Few gave us a chance. We were so different, and her parents already hated me. They hadn't even met me yet, but Rebecca had told them my name so they knew I was of Asian descent, and that was all the information they needed to pass judgement (you can imagine what happened when they discovered that I came from Toronto, and later, when they discovered that I was not very religious). She received a letter from her preacher uncle, urging her to stop this foolishness. She was told that her church minister had joined her uncle in passing judgement on our relationship (and me) from afar. A passage was quoted from the Bible about how we were "unequally yoked", and we were told that it would be "against the will of God" for us to marry. Her mother accosted me and asked "why don't you stay with your own kind?" Her parents cut off her financial support. I began to pay her rent and her tuition, and we persevered.
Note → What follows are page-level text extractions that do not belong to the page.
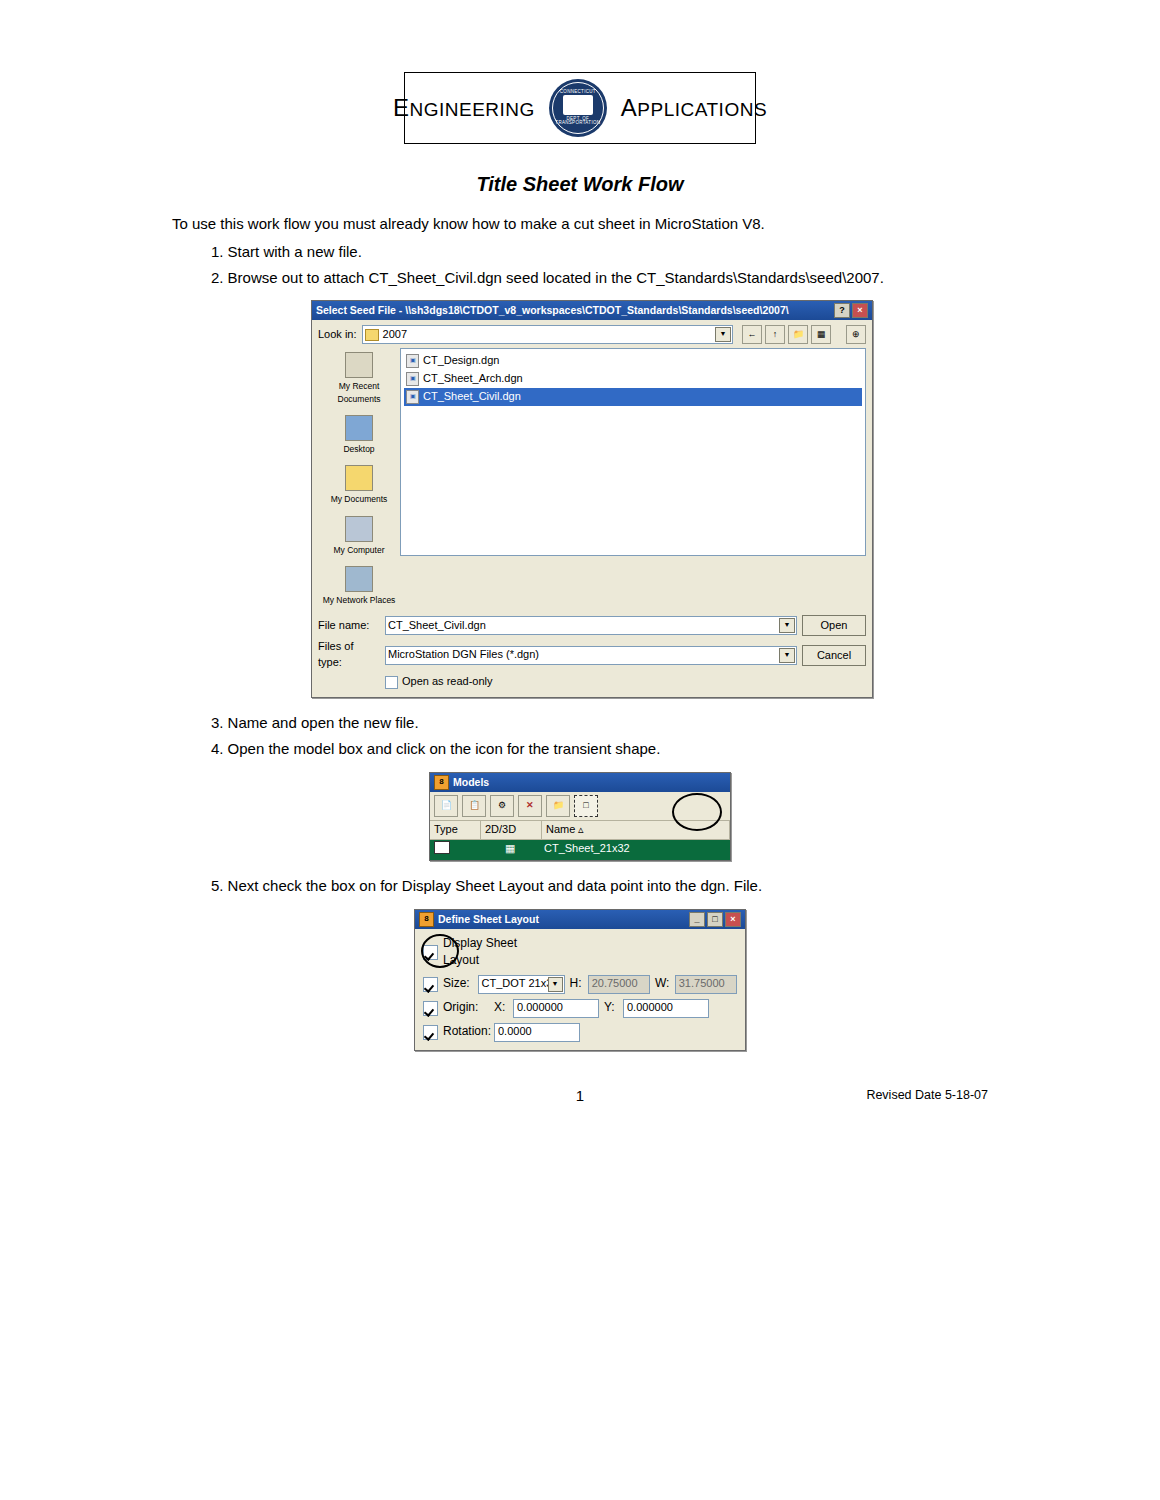Engineering CONNECTICUT DEPT. OF TRANSPORTATION Applications
Title Sheet Work Flow
To use this work flow you must already know how to make a cut sheet in MicroStation V8.
Start with a new file.
Browse out to attach CT_Sheet_Civil.dgn seed located in the CT_Standards\Standards\seed\2007.
Select Seed File - \\sh3dgs18\CTDOT_v8_workspaces\CTDOT_Standards\Standards\seed\2007\ ?×
Look in:
2007▼
←↑📁▦
⊕
My Recent Documents
Desktop
My Documents
My Computer
My Network Places
▣CT_Design.dgn
▣CT_Sheet_Arch.dgn
▣CT_Sheet_Civil.dgn
File name:
CT_Sheet_Civil.dgn▼
Open
Files of type:
MicroStation DGN Files (*.dgn)▼
Cancel
Open as read-only
Name and open the new file.
Open the model box and click on the icon for the transient shape.
8 Models
📄
📋
⚙
✕
📁
□
Type
2D/3D
Name ▵
▦
CT_Sheet_21x32
Next check the box on for Display Sheet Layout and data point into the dgn. File.
8 Define Sheet Layout _□×
Display Sheet Layout
Size: CT_DOT 21x32▼ H: 20.75000 W: 31.75000
Origin: X: 0.000000 Y: 0.000000
Rotation: 0.0000
1 Revised Date 5-18-07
In the summer of 1991 I asked her to marry me, and she said yes! We started saving up to pay for our wedding, but the pressure was relentless. Her parents discovered the name of the minister who was going to do our wedding, so they drove to Waterloo and convinced him that I was an unsuitable husband for their daughter because I wasn't religious enough. He called us into the office the next day and told us he had "concerns", but that he would still do the wedding. But when the date was only two months away, he suddenly showed the true colours of a religious bigot and announced that he would refuse to perform the ceremony. He knew full well that it would be nearly impossible for us to arrange a new chapel and a new minister on such short notice, and I have long believed that he strung us along for so long in order to deliberately sabotage our wedding plans. Rebecca was in tears, and we were left high and dry, with no chapel, no minister, and apparently, no hope of having the traditional wedding that Rebecca had dreamed of since she was a little girl.

They say that opposites attact, and maybe it's true. They say that trials will sever a weak relationship but strengthen a strong one, and maybe that's true too. Our trials only brought us closer together, and we pushed on. We switched the ceremony to the college's small dormitory chapel. We found a kind-hearted minister in the tiny nearby town of Breslau who was willing to do the ceremony on short notice. And on a beautiful summer's day in 1992, we got married.

In the years following that day, we've had two children, and despite her parents' dire warnings, I did not undergo a Jekyll and Hyde transformation into a disloyal, wife-beating monster. We even managed to forge a delicate peace with her parents after Matthew was born, although I have a long memory, and it's easier to forgive than to forget. Today, Rebecca is a full time mommy, and we're proud of that! The media constantly promotes the message that women are failures if they don't juggle motherhood and career, and the "social scientists" (a term I use with much reservation) have even gotten into the act, arguing that children are actually better off in day care. I have one word for that idea: Bullshit. The day a rented stranger can replace a mother's love is the day that Hell freezes over. We didn't go through all of that just to turn our boys over to rented strangers at the first opportunity! We sacrifice a lot to keep her at home for the boys' early years, but it's worth it.